• **What is needed**
Return exactly, and only, the lines from the line containing "by reshaping the" through the final line of the records below, both included.

(Collected data)
########################################

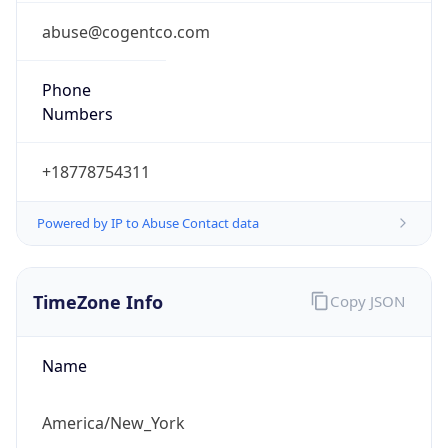
Phone
Numbers
+18778754311
Powered by IP to Abuse Contact data
TimeZone Info
Copy JSON
Name
America/New_York
Offset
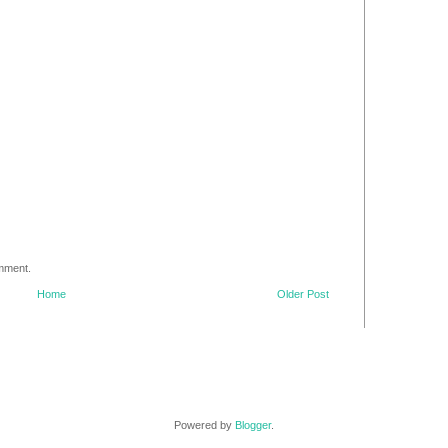
omment.
Home
Older Post
Powered by
Blogger
.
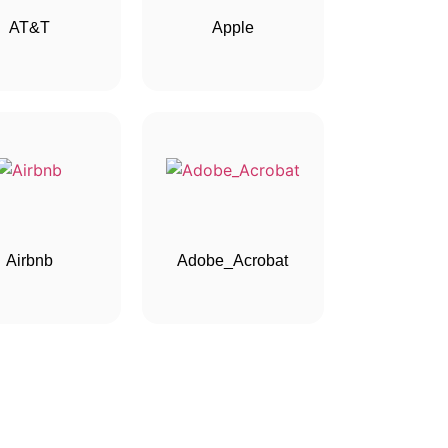
AT&T
Apple
Airbnb
Adobe_Acrobat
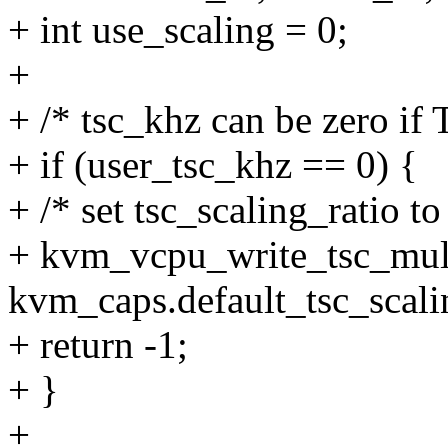
+ int use_scaling = 0;
+
+ /* tsc_khz can be zero if 
+ if (user_tsc_khz == 0) {
+ /* set tsc_scaling_ratio to
+ kvm_vcpu_write_tsc_mult
kvm_caps.default_tsc_scali
+ return -1;
+ }
+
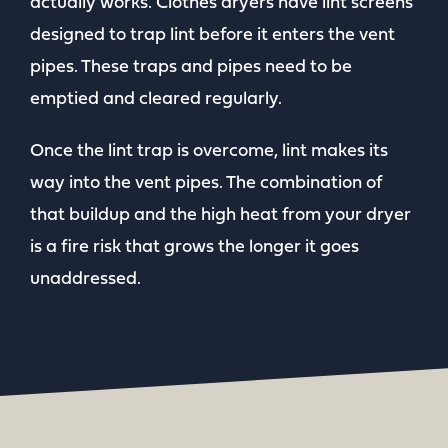
actually works. Clothes dryers have lint screens
designed to trap lint before it enters the vent
pipes. These traps and pipes need to be
emptied and cleared regularly.
Once the lint trap is overcome, lint makes its
way into the vent pipes. The combination of
that buildup and the high heat from your dryer
is a fire risk that grows the longer it goes
unaddressed.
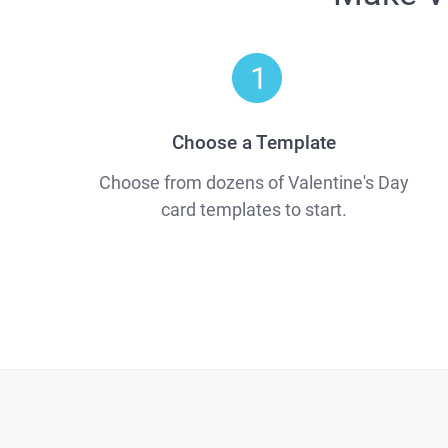
Choose a Template
Choose from dozens of Valentine's Day
card templates to start.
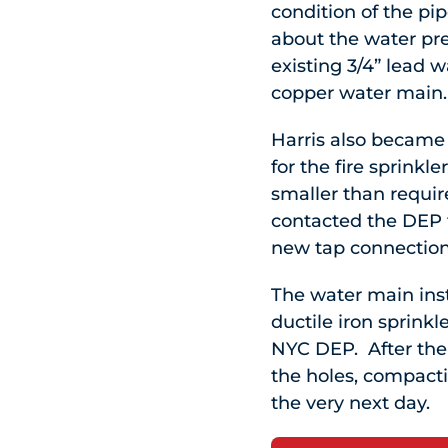
condition of the p
about the water pr
existing 3/4” lead 
copper water main.
Harris also became 
for the fire sprinkle
smaller than require
contacted the DEP t
new tap connection 
The water main ins
ductile iron sprink
NYC DEP. After the 
the holes, compacti
the very next day.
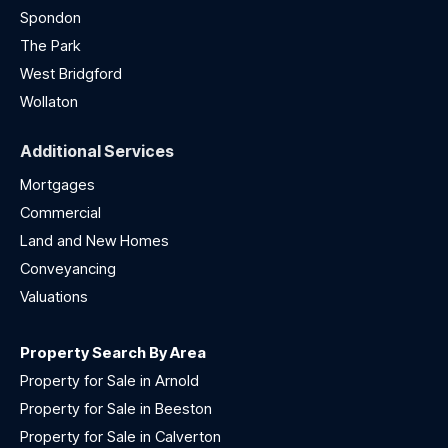
Spondon
The Park
West Bridgford
Wollaton
Additional Services
Mortgages
Commercial
Land and New Homes
Conveyancing
Valuations
Property Search By Area
Property for Sale in Arnold
Property for Sale in Beeston
Property for Sale in Calverton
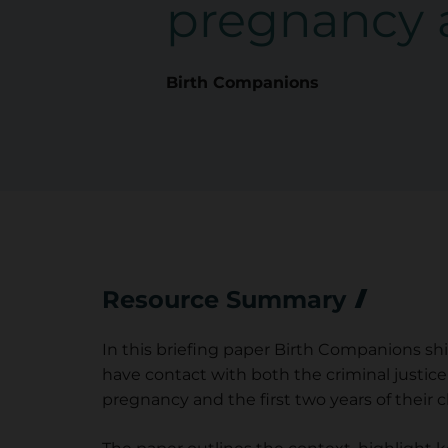
pregnancy 
Birth Companions
Resource Summary
In this briefing paper Birth Companions s
have contact with both the criminal justice
pregnancy and the first two years of their chi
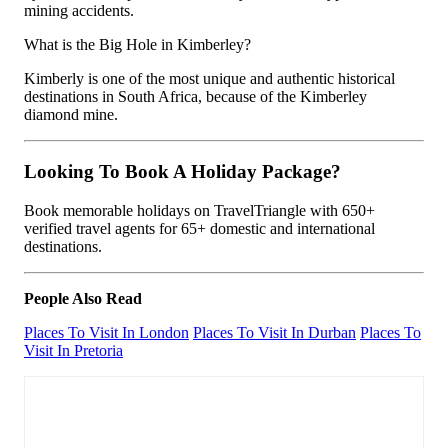
mining accidents.
What is the Big Hole in Kimberley?
Kimberly is one of the most unique and authentic historical
destinations in South Africa, because of the Kimberley
diamond mine.
Looking To Book A Holiday Package?
Book memorable holidays on TravelTriangle with 650+
verified travel agents for 65+ domestic and international
destinations.
People Also Read
Places To Visit In London
Places To Visit In Durban
Places To
Visit In Pretoria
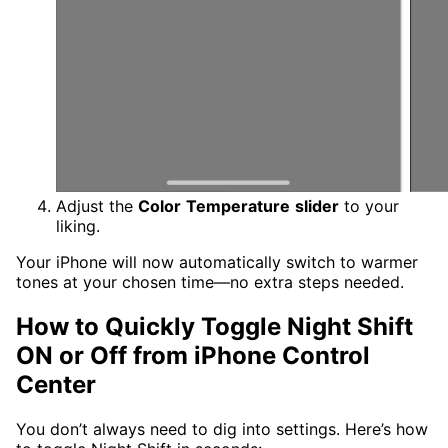
Adjust the
Color
Temperature
slider
to your
liking.
Your iPhone will now automatically switch to warmer
tones at your chosen time—no extra steps needed.
How to Quickly Toggle Night Shift
ON or Off from iPhone Control
Center
You don’t always need to dig into settings. Here’s how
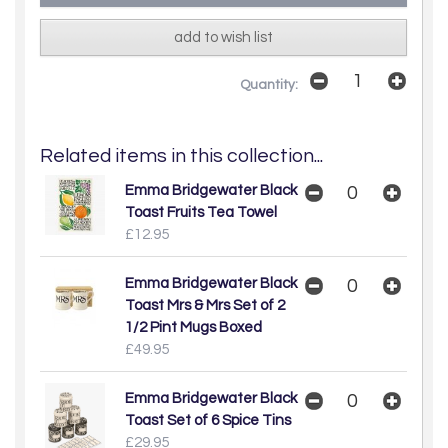
add to wish list
Quantity:
Related items in this collection...
Emma Bridgewater Black
Toast Fruits Tea Towel
£12.95
Emma Bridgewater Black
Toast Mrs & Mrs Set of 2
1/2 Pint Mugs Boxed
£49.95
Emma Bridgewater Black
Toast Set of 6 Spice Tins
£29.95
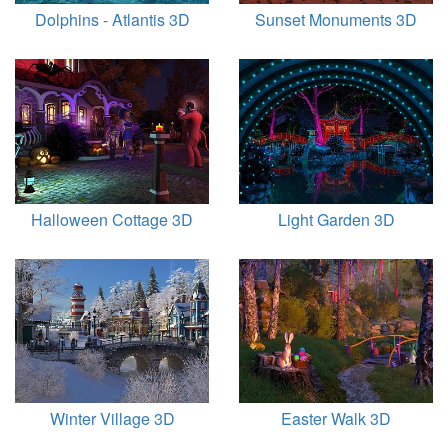
Dolphins - Atlantis 3D
Sunset Monuments 3D
Halloween Cottage 3D
Light Garden 3D
Winter Village 3D
Easter Walk 3D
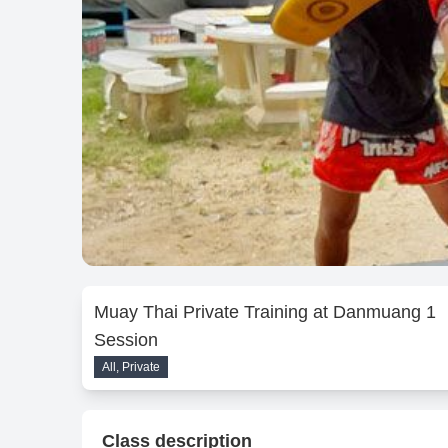
Muay Thai Private Training at Danmuang 1
Session
All, Private
Class description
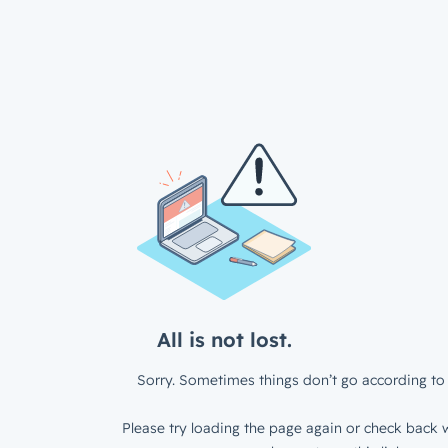
All is not lost.
Sorry. Sometimes things don’t go according to 
Please try loading the page again or check back w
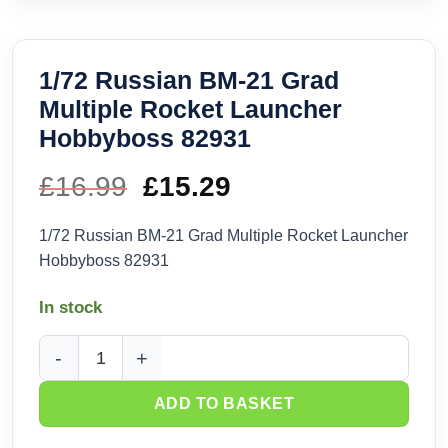
1/72 Russian BM-21 Grad
Multiple Rocket Launcher
Hobbyboss 82931
£
16.99
Original
£
15.29
Current
price
price
1/72 Russian BM-21 Grad Multiple Rocket Launcher
Hobbyboss 82931
was:
is:
In stock
£16.99.
£15.29.
1/72 Russian BM-21 Grad Multiple Rocket Launcher Hobbyb
ADD TO BASKET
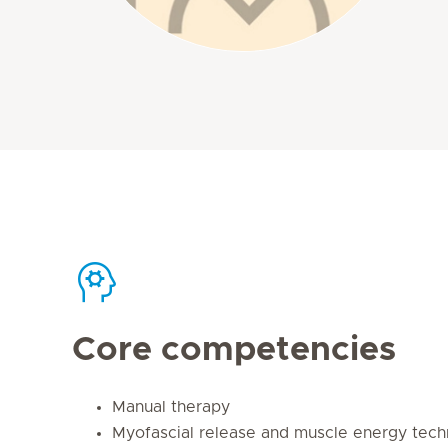
Core competencies
Manual therapy
Myofascial release and muscle energy tech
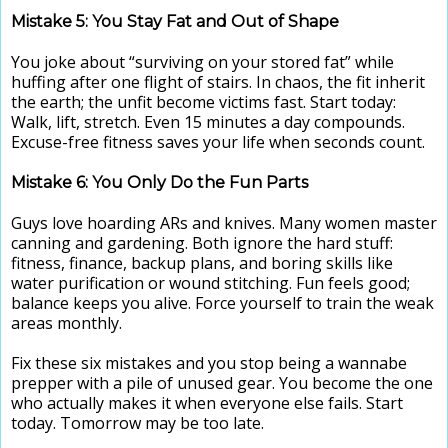
Mistake 5: You Stay Fat and Out of Shape
You joke about “surviving on your stored fat” while
huffing after one flight of stairs. In chaos, the fit inherit
the earth; the unfit become victims fast. Start today:
Walk, lift, stretch. Even 15 minutes a day compounds.
Excuse-free fitness saves your life when seconds count.
Mistake 6: You Only Do the Fun Parts
Guys love hoarding ARs and knives. Many women master
canning and gardening. Both ignore the hard stuff:
fitness, finance, backup plans, and boring skills like
water purification or wound stitching. Fun feels good;
balance keeps you alive. Force yourself to train the weak
areas monthly.
Fix these six mistakes and you stop being a wannabe
prepper with a pile of unused gear. You become the one
who actually makes it when everyone else fails. Start
today. Tomorrow may be too late.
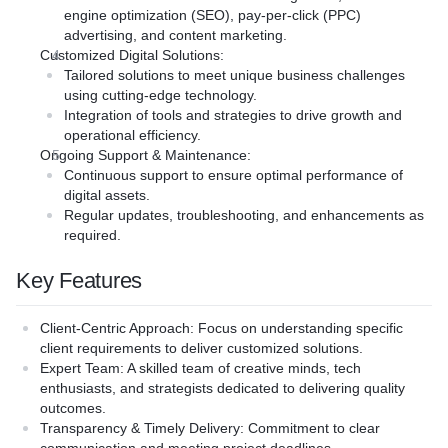
vance and quality of your
y solution is crafted to
engine optimization (SEO), pay-per-click (PPC)
e users effectively.
 business challenges.
advertising, and content marketing.
Tailored Solutions**: Our 
n**: Our team assesses and
 leverage the latest
Customized Digital Solutions
:
ensures that every app is c
xperience and interface
deliver high-performance
Tailored solutions to meet unique business challenges
address specific business 
 a seamless interaction
ve results.
using cutting-edge technology.
Innovative Technology**: W
e.
: Our dedicated team is
Integration of tools and strategies to drive growth and
latest technologies to deliv
intenance**: We ensure
oviding prompt support and
operational efficiency.
performance apps that drive
ure and provide ongoing
out your digital journey.
Ongoing Support & Maintenance
:
Expert Support**: Our dedi
eep it up-to-date and
Continuous support to ensure optimal performance of
committed to providing pr
ally.
tyam?
digital assets.
guidance throughout your m
Regular updates, troubleshooting, and enhancements as
 team of skilled developers
required.
Why Choose Krityam?
ing years of experience in
ons**: Our bespoke approach
ssful custom software
Expertise**: Our team of sk
Key Features
y solution is crafted to
and designers bring years 
 business challenges.
stay at the forefront of
delivering successful mobil
Client-Centric Approach
: Focus on understanding specific
nology**: We leverage the
s to ensure our solutions
Innovation**: We stay at the
client requirements to deliver customized solutions.
es to deliver high-
ng-edge.
technology trends to ensure
Expert Team
: A skilled team of creative minds, tech
ites that drive results.
pproach**: We work closely
are always cutting-edge.
enthusiasts, and strategists dedicated to delivering quality
: Our dedicated team is
nderstand their goals and
Client-Centric Approach**:
outcomes.
oviding prompt support and
 that meet their unique
with clients to understand t
Transparency & Timely Delivery
: Commitment to clear
out your digital journey.
deliver solutions that meet 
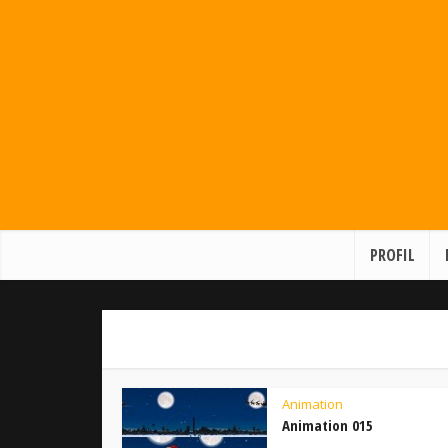
PROFIL
Animation
Animation 015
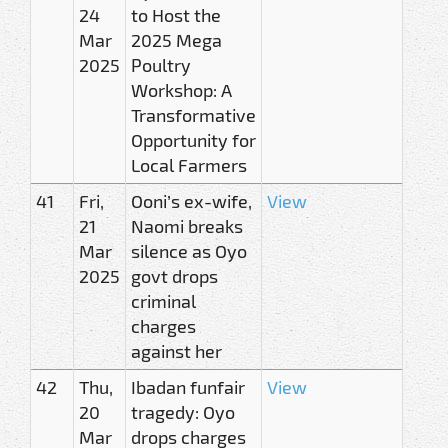
24
to Host the
Mar
2025 Mega
2025
Poultry
Workshop: A
Transformative
Opportunity for
Local Farmers
41
Fri,
Ooni’s ex-wife,
View
21
Naomi breaks
Mar
silence as Oyo
2025
govt drops
criminal
charges
against her
42
Thu,
Ibadan funfair
View
20
tragedy: Oyo
Mar
drops charges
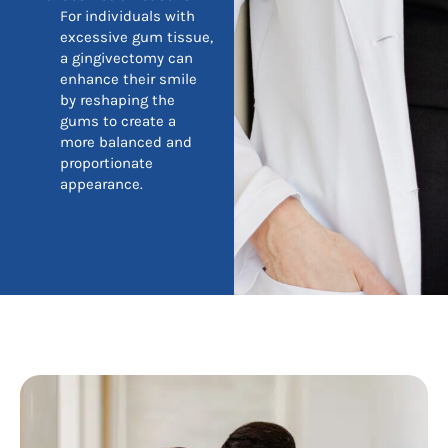
For individuals with
excessive gum tissue,
a gingivectomy can
enhance their smile
by reshaping the
gums to create a
more balanced and
proportionate
appearance.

########################################

• **Solved problem**
by reshaping the
gums to create a
more balanced and
proportionate
appearance.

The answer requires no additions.